Curr Atheroscler Rep. 2025 Sep 4;27(1):87. doi: 10.1007/s11883-025-01338-3.
ABSTRACT
PURPOSE OF REVIEW: This review describes and summarizes the relationships between psychosocial stress and cardiovascular disease risk in women and offers strategies and recommendations to improve health outcomes.
RECENT FINDINGS: Psychosocial stress plays a pivotal role in the cardiovascular health of women, acting both as a precipitant and an outcome of CVD. As a precipitant, chronic stressors such as caregiving responsibilities, socioeconomic adversity, intimate partner violence, and gendered barriers to healthcare can exacerbate stress-related CVD risk factors which in turn predispose to upregulation of inflammatory factors.
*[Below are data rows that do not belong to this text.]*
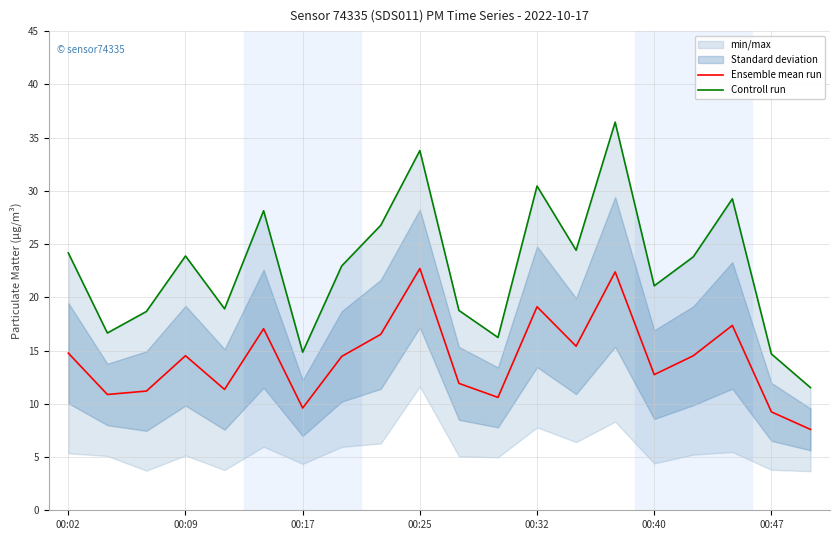

How many data points in Controll run are less than 23?

10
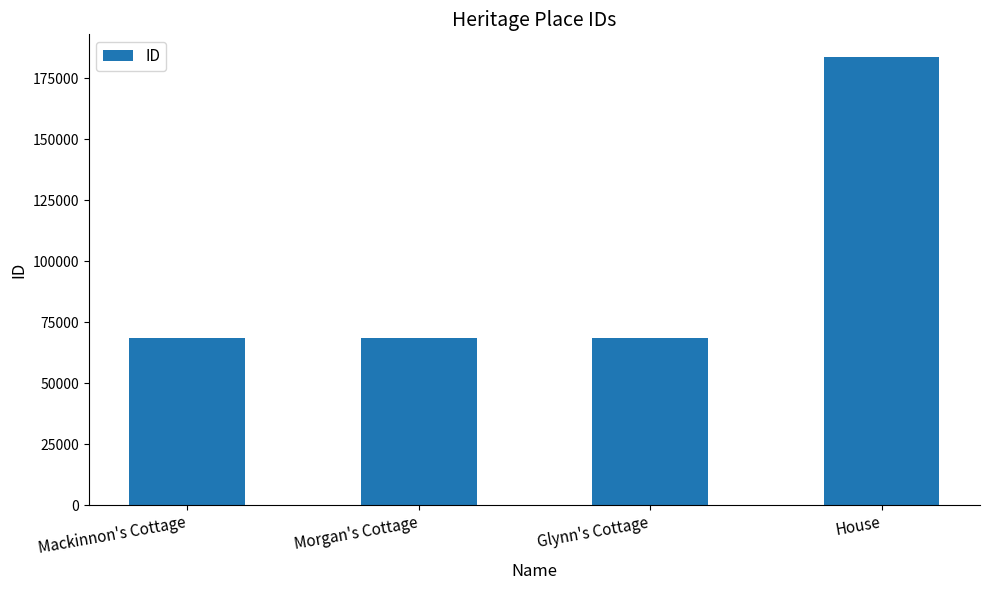

The value at Glynn's Cottage is 95511. True or false?

False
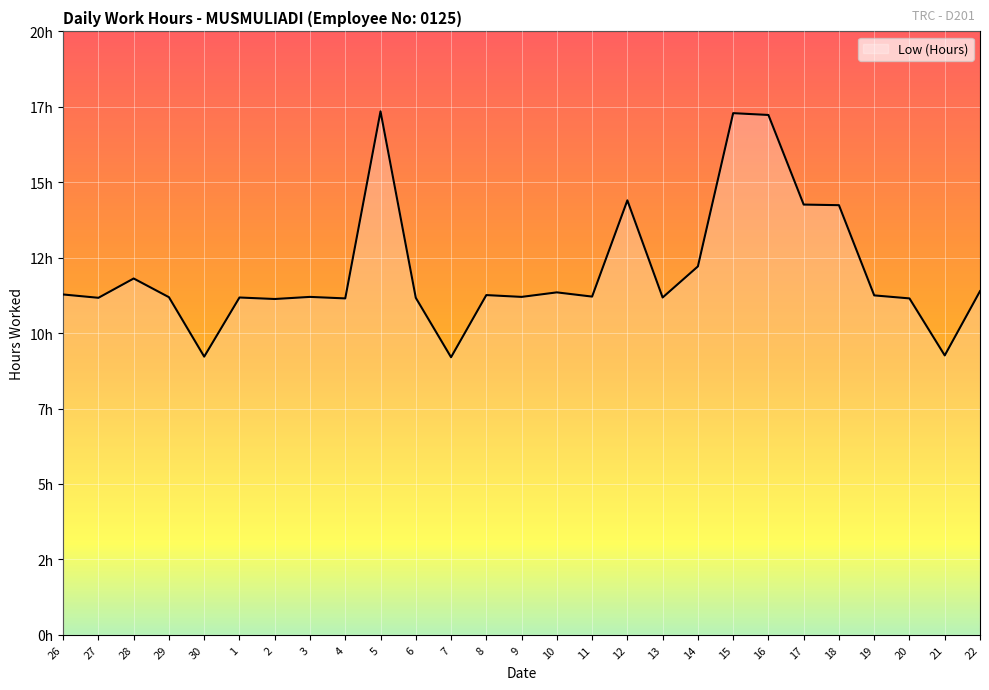

Is this an area chart (filled region under the line)?

Yes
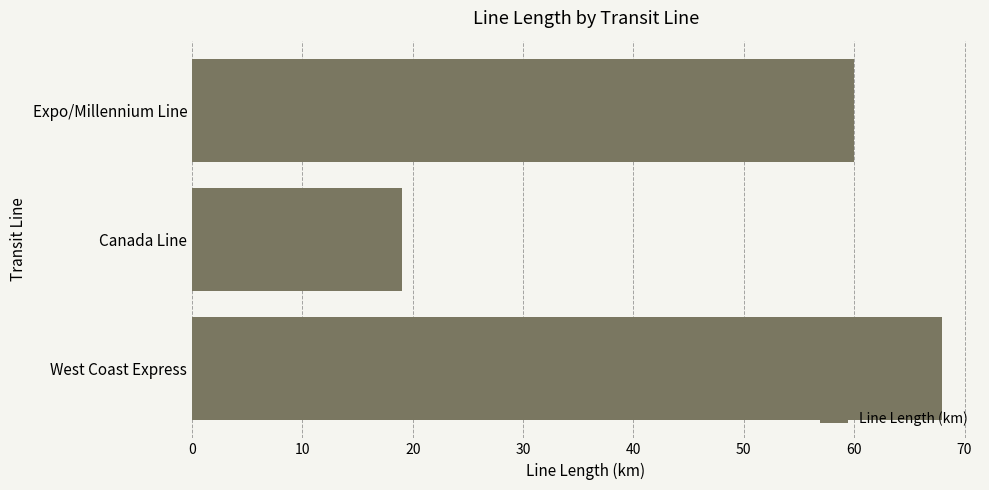

Which category has the lowest value across all series?

Canada Line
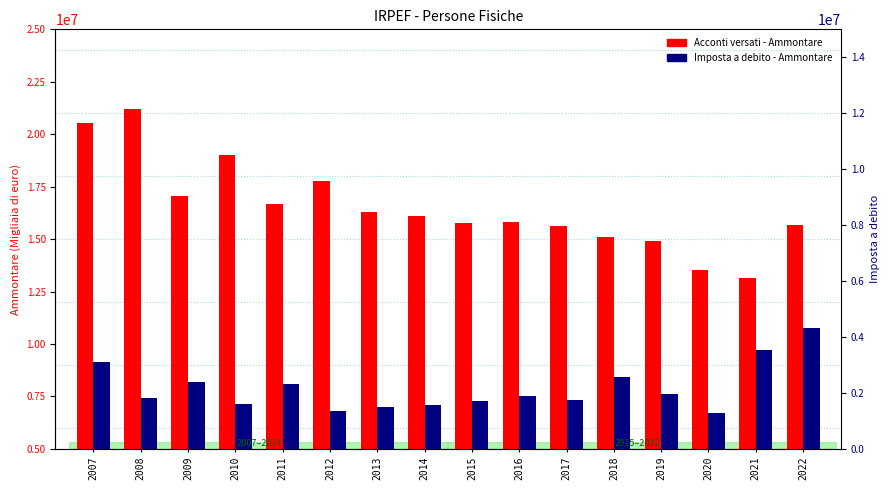

The Imposta a debito - Ammontare series shows 7301703.0 at 2015. True or false?

True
Mental health conditions (anxiety, depression, and post-traumatic stress disorder) are more prevalent in women and further contribute to cardiovascular risk through sex-specific mechanisms mediated by dysregulation of the hypothalamic-pituitary-adrenal axis and associated autonomic nervous system dysfunction. Conversely, women with CVD may experience psychosocial stress, with higher levels of anxiety, depression, and fear of recurrence, which negatively affects recovery and long-term health outcomes. Psychosocial stress plays a pivotal role in the cardiovascular health of women, acting both as a precipitant and an outcome of CVD. This bidirectional relationship highlights the need for integrated, sex- and gender-based approaches to cardiovascular care that address both physical and psychosocial stressors, improving outcomes and quality of life for women at risk or living with CVD.